**Description of the task**
Below are the records; locate each line with the word "down" and copy it.

**Material provided**
════════════════════

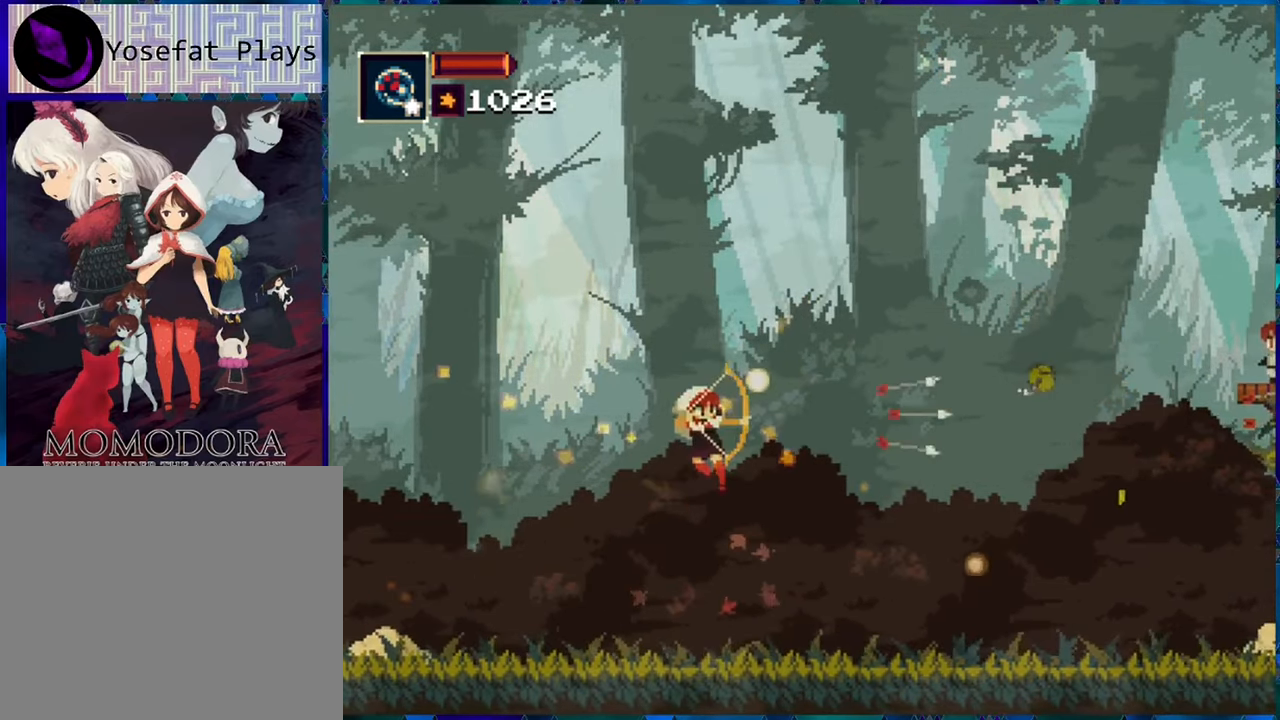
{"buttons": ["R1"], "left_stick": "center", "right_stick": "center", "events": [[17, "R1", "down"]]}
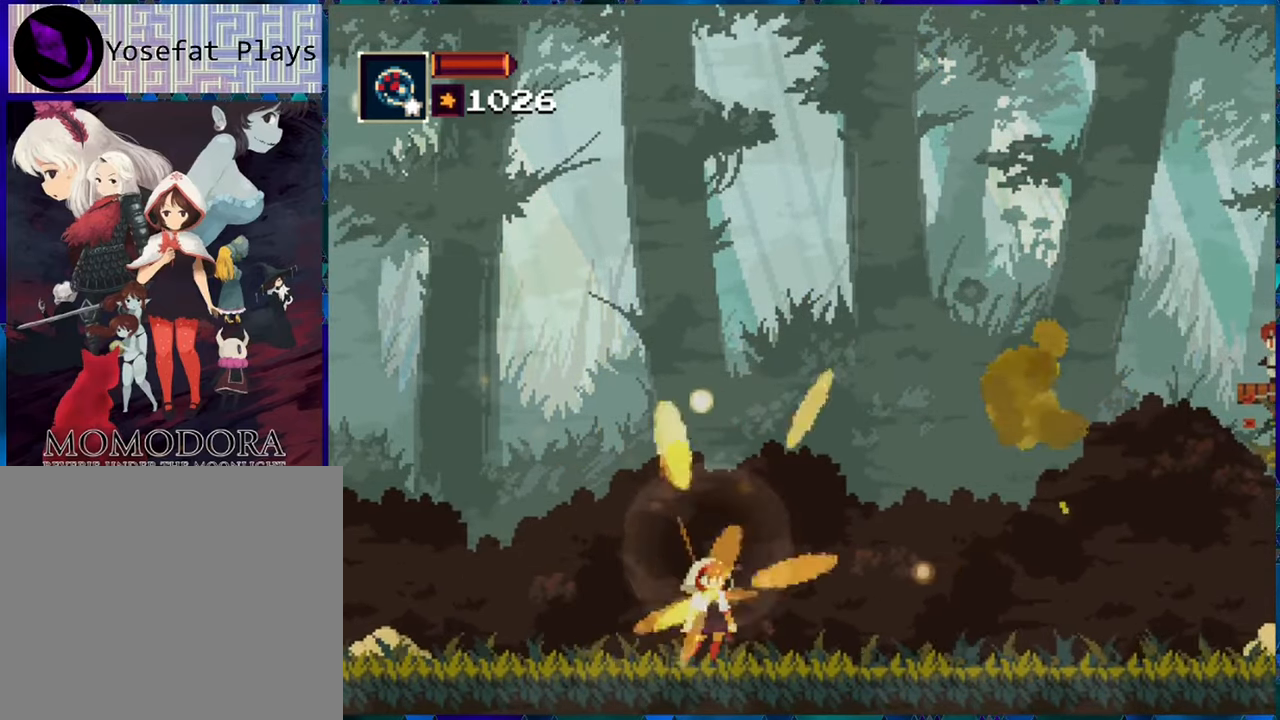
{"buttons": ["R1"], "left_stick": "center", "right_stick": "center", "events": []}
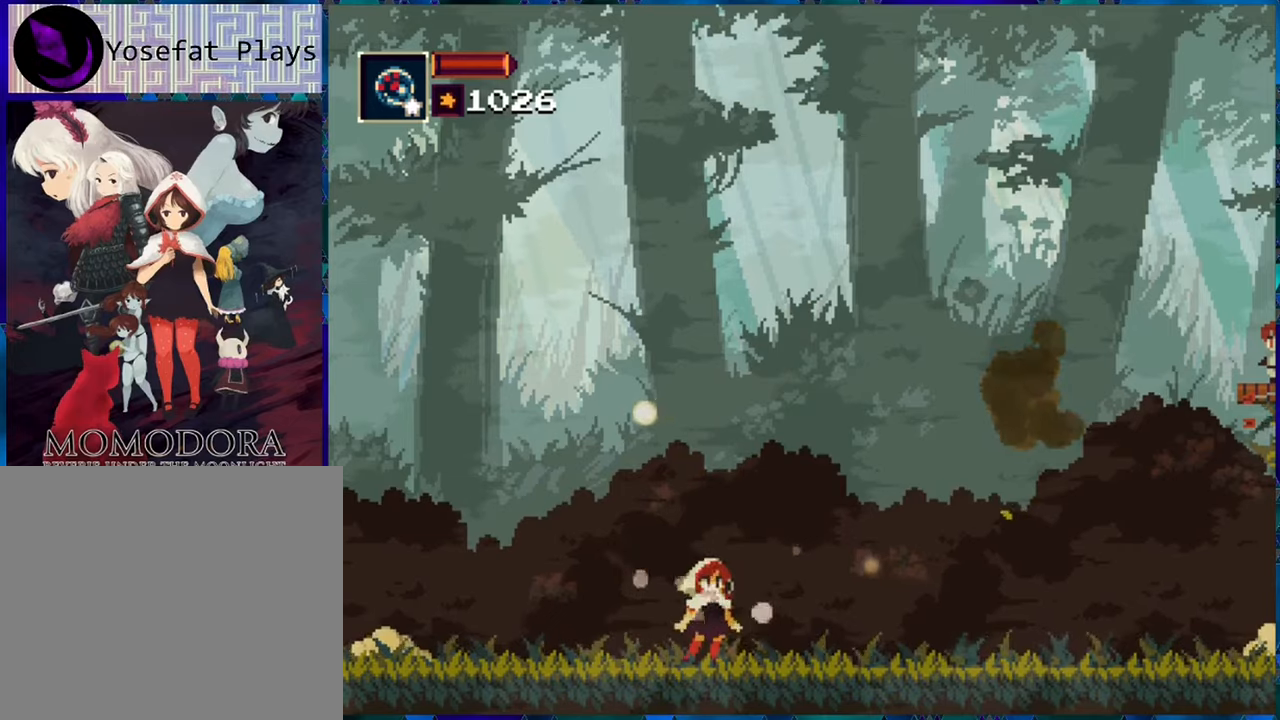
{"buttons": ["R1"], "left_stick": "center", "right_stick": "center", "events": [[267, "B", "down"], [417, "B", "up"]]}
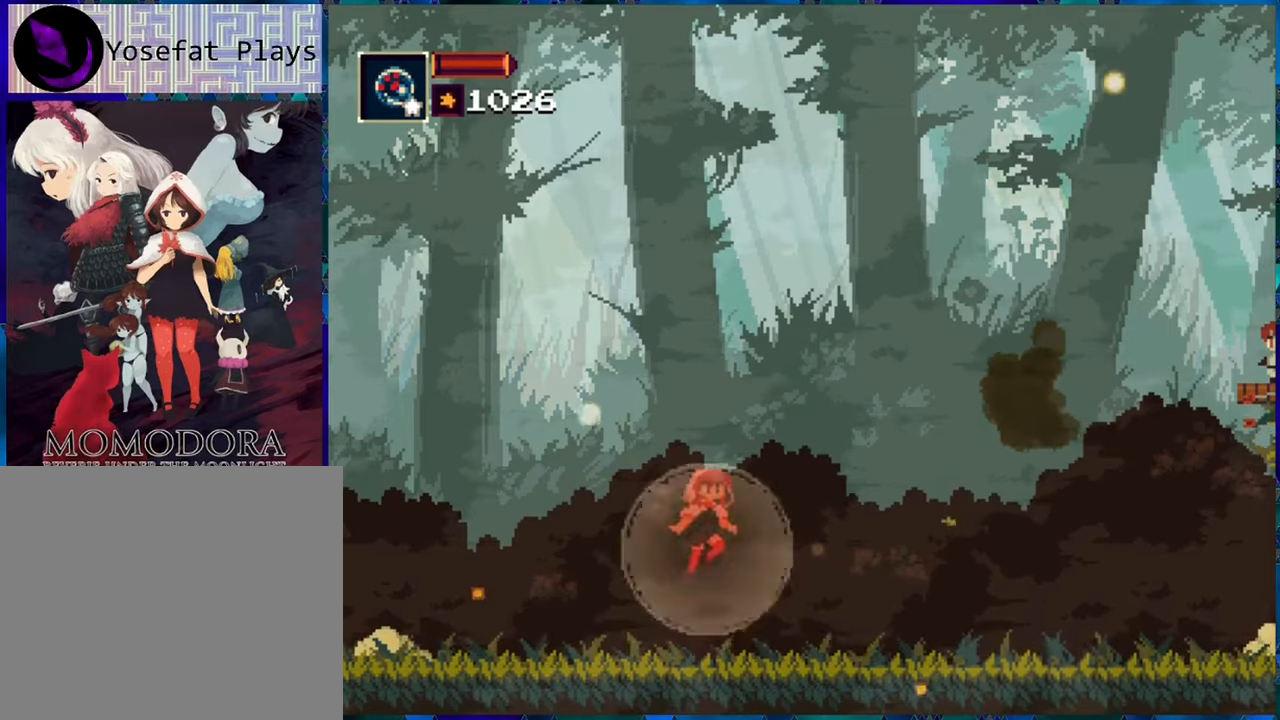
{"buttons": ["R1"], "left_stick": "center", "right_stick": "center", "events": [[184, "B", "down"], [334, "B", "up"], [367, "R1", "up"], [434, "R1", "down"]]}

════════════════════

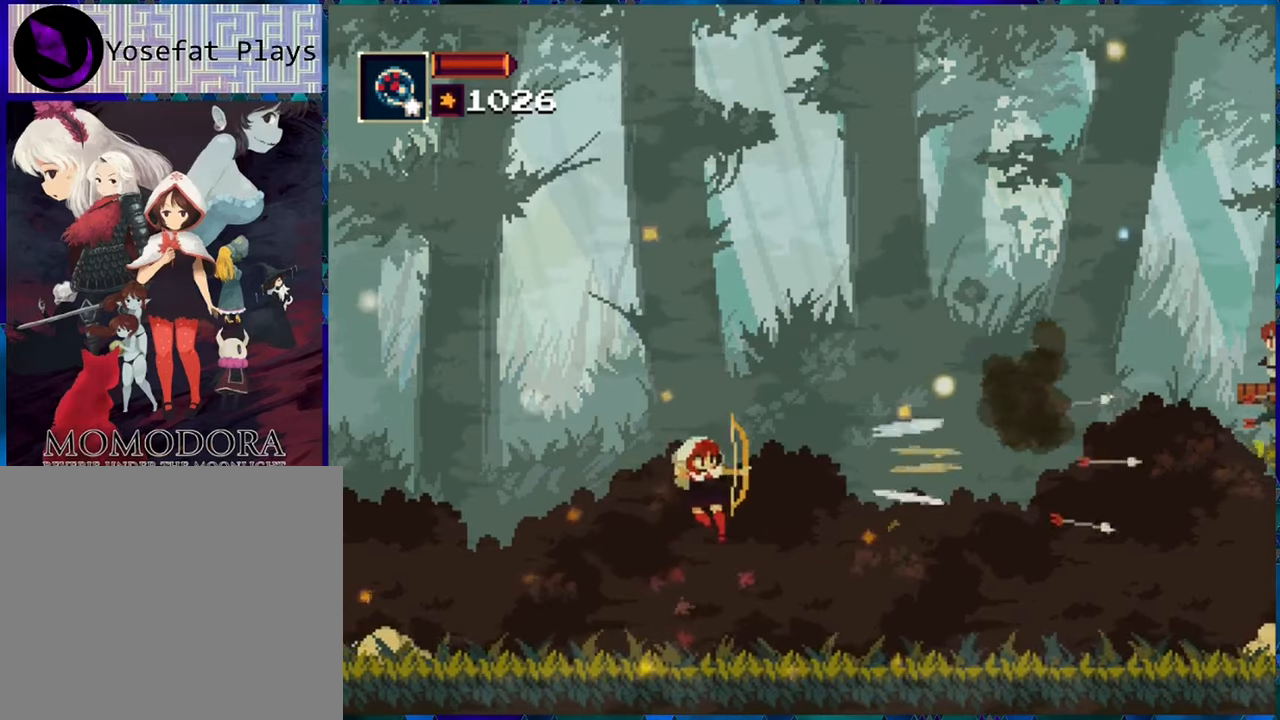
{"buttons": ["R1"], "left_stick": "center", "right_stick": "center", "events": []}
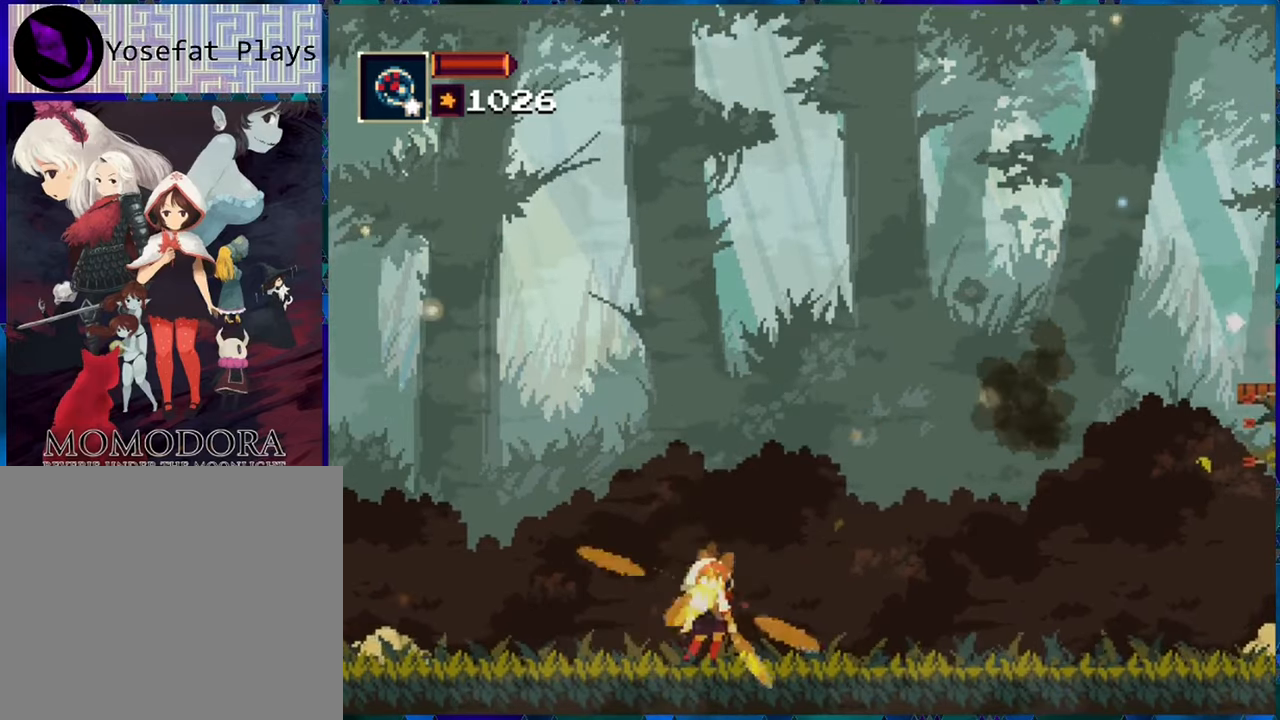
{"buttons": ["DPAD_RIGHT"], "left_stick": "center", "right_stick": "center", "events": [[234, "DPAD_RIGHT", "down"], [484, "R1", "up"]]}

════════════════════

**Task solution**
{"buttons": ["R1"], "left_stick": "center", "right_stick": "center", "events": [[17, "R1", "down"]]}
{"buttons": ["R1"], "left_stick": "center", "right_stick": "center", "events": [[267, "B", "down"], [417, "B", "up"]]}
{"buttons": ["R1"], "left_stick": "center", "right_stick": "center", "events": [[184, "B", "down"], [334, "B", "up"], [367, "R1", "up"], [434, "R1", "down"]]}
{"buttons": ["DPAD_RIGHT"], "left_stick": "center", "right_stick": "center", "events": [[234, "DPAD_RIGHT", "down"], [484, "R1", "up"]]}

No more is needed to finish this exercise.